▸ **Document**
━━━━━━━━━━━━━━━━━━━━
You could say Lucy Caldwell's version of Three Sisters, premiered at the Lyric Theatre on Thursday night, is after Anton Chekhov, a long time after Chekhov, in fact, and maybe not entirely successful in its portrayal of a society facing some kind of metamorphosis. The Belfast born novelist and playwright has transposed the 1900 drama set in Russia at the start of the modern era to Belfast in the early 1990s, when the city was in crisis.

We started with a framing device as the sister-in-law, now Chinese born, took us beyond the fourth wall and into the house where all the desperation and longing was about to take place. Shin-Fei Chen as Siu Jing, renamed Jenny by her tactless to racist in-laws, delivered the piece to audience well.

We met Orla the sensible and Marianne the feckless and Erin, the young and beautiful sister whose eighteenth birthday is being celebrated, and a chasm opened up. The break was between the worlds of Chekhov, who as in The Cherry Orchard was charting massive political and emotional shifts to do with Mother Russia, and Ms Caldwell.

She's a superb novelist but here seemed slightly to have lost her touch. It was problematic for example to shift the original sisters' famous longing for Moscow, their historic salvation, to the modern sisters' hankering after the USA.

After all, they could have simply flown over. And if you were thinking of Brian Friel's Philadelphia, Here I Come, you were getting a reference, but the reality from the stalls this time wasn't so comfortable. One slight mismatch seemed the divergence in types of the three siblings. Orla, a music teacher at times acted con brio by Julie Maxwell was much coarser than the other two. Marianne (Christine Clare) was a willowy soulful number, often in black, and Erin (Amy Blair) the initial ray of sunshine.
━━━━━━━━━━━━━━━━━━━━
(Element and coordinate records)
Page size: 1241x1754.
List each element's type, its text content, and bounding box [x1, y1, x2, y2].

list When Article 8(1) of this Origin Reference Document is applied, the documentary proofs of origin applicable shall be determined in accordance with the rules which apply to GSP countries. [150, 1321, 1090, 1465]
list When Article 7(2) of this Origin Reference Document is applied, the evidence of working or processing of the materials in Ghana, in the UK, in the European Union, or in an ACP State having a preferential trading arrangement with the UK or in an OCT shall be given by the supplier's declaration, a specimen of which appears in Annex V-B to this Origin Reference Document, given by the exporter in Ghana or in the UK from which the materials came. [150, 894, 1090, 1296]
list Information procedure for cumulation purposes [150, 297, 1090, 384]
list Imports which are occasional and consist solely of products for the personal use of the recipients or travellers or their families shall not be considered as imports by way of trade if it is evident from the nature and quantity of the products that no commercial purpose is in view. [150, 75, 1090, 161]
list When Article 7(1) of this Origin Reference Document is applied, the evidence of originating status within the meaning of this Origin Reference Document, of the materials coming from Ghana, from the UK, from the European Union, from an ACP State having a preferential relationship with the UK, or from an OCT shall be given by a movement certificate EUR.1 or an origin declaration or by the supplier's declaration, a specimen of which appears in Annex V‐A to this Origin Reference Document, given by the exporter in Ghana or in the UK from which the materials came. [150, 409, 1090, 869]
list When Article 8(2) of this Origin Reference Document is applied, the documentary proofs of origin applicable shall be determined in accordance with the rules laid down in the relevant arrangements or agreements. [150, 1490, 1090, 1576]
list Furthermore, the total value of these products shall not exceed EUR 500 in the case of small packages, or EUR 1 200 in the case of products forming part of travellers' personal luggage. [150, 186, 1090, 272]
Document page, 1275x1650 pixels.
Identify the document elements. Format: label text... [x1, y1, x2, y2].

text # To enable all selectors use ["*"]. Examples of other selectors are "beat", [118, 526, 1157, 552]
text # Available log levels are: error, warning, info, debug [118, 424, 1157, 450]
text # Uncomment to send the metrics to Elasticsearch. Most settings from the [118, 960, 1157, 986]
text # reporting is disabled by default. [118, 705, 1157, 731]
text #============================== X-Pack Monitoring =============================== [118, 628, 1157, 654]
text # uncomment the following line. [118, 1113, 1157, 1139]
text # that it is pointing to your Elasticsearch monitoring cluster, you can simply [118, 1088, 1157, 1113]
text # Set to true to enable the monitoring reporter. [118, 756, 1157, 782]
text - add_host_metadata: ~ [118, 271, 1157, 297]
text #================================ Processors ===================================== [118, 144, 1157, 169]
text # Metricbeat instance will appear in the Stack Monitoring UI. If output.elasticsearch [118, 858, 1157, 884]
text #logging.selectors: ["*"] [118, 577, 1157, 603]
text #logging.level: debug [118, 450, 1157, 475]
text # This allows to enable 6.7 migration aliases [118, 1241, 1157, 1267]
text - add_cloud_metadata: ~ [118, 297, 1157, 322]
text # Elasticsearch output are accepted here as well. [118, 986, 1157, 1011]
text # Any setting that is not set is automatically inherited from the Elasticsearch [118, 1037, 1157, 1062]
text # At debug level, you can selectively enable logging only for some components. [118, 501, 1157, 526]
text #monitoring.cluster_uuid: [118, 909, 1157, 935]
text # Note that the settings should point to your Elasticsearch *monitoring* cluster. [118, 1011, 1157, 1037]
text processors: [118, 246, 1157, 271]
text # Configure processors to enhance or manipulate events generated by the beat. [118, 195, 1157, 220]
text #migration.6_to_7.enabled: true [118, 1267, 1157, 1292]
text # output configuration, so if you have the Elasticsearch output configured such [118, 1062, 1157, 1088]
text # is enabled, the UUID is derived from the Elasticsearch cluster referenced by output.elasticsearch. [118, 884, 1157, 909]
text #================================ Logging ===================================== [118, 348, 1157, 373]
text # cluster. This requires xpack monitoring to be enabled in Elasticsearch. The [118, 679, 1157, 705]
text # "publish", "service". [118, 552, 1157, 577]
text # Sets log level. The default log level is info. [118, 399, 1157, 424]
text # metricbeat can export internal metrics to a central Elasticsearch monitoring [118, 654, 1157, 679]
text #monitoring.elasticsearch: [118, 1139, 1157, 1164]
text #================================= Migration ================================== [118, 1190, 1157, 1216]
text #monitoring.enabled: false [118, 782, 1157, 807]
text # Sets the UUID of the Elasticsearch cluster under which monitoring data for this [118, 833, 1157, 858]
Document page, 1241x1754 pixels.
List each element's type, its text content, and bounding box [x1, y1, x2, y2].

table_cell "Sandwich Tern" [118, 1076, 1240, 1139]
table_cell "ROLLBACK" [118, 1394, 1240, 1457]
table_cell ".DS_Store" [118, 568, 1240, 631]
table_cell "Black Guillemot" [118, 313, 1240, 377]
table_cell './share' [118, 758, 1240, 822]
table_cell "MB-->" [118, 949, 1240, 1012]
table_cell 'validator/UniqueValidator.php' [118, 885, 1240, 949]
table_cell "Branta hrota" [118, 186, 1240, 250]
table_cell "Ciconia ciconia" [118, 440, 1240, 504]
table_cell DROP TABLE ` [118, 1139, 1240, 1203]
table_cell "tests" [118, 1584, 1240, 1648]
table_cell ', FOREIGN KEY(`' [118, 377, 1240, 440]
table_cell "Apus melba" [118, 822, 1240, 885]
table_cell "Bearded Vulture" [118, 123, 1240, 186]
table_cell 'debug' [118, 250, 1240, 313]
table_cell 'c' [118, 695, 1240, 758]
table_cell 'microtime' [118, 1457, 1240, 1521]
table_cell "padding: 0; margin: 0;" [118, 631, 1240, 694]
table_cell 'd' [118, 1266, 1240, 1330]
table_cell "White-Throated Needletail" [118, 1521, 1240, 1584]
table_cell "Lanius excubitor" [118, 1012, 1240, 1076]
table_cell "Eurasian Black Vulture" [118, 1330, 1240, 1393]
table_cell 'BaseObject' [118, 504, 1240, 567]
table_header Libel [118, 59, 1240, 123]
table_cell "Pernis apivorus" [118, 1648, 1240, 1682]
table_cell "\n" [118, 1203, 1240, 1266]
━━━━━━━━━━━━━━━━━━━━
▸ **Challenges**
• 1. In the Three Sisters review, which actor plays Marianne?
• 2. Print the part of the Three Sisters review starting at "We started with" and ending at "to audience well.".
• 3. Proceed with the Three Sisters review from the point where it stops.
This material has nothing to do with the Three Sisters review.

▸ **Answers provided**
• 1. Christine Clare

• 2.
We started with a framing device as the sister-in-law, now Chinese born, took us beyond the fourth wall and into the house where all the desperation and longing was about to take place. Shin-Fei Chen as Siu Jing, renamed Jenny by her tactless to racist in-laws, delivered the piece to audience well.

• 3.
Of course, chez Chekhov and indeed Caldwell, nothing is terribly happy and the themes of loss of parents and of home, typical Russian theatrical tropes, were worked out. There was plenty of despair, but also some brief stints of humour.

The philosopher Vershinin (Tim Treloar) still went on about the nature of happiness and the fleeting world but he seemed to be more attuned to the original drama.

Uncle Beattie, a comic and poignant turn well acted by Niall Cusack, came from a different play, probably by O'Casey, but he had genuine energy.

The second half was quite moving in places, with more loss and philosophising. Marianne's jaunty and traduced husband, the DJ Cool (Patrick McBrearty) rode the storm while everything collapsed around the family. There was politics too, with English squaddies deploying genuine Brit coarseness, and there was music.

Unfortunately, I was lucky enough to see Trevor Nunn's RSC production back in the day with Ian McKellen as Andrei and among the cast the likes of Suzanne Bertish, and that was a hard production to equal.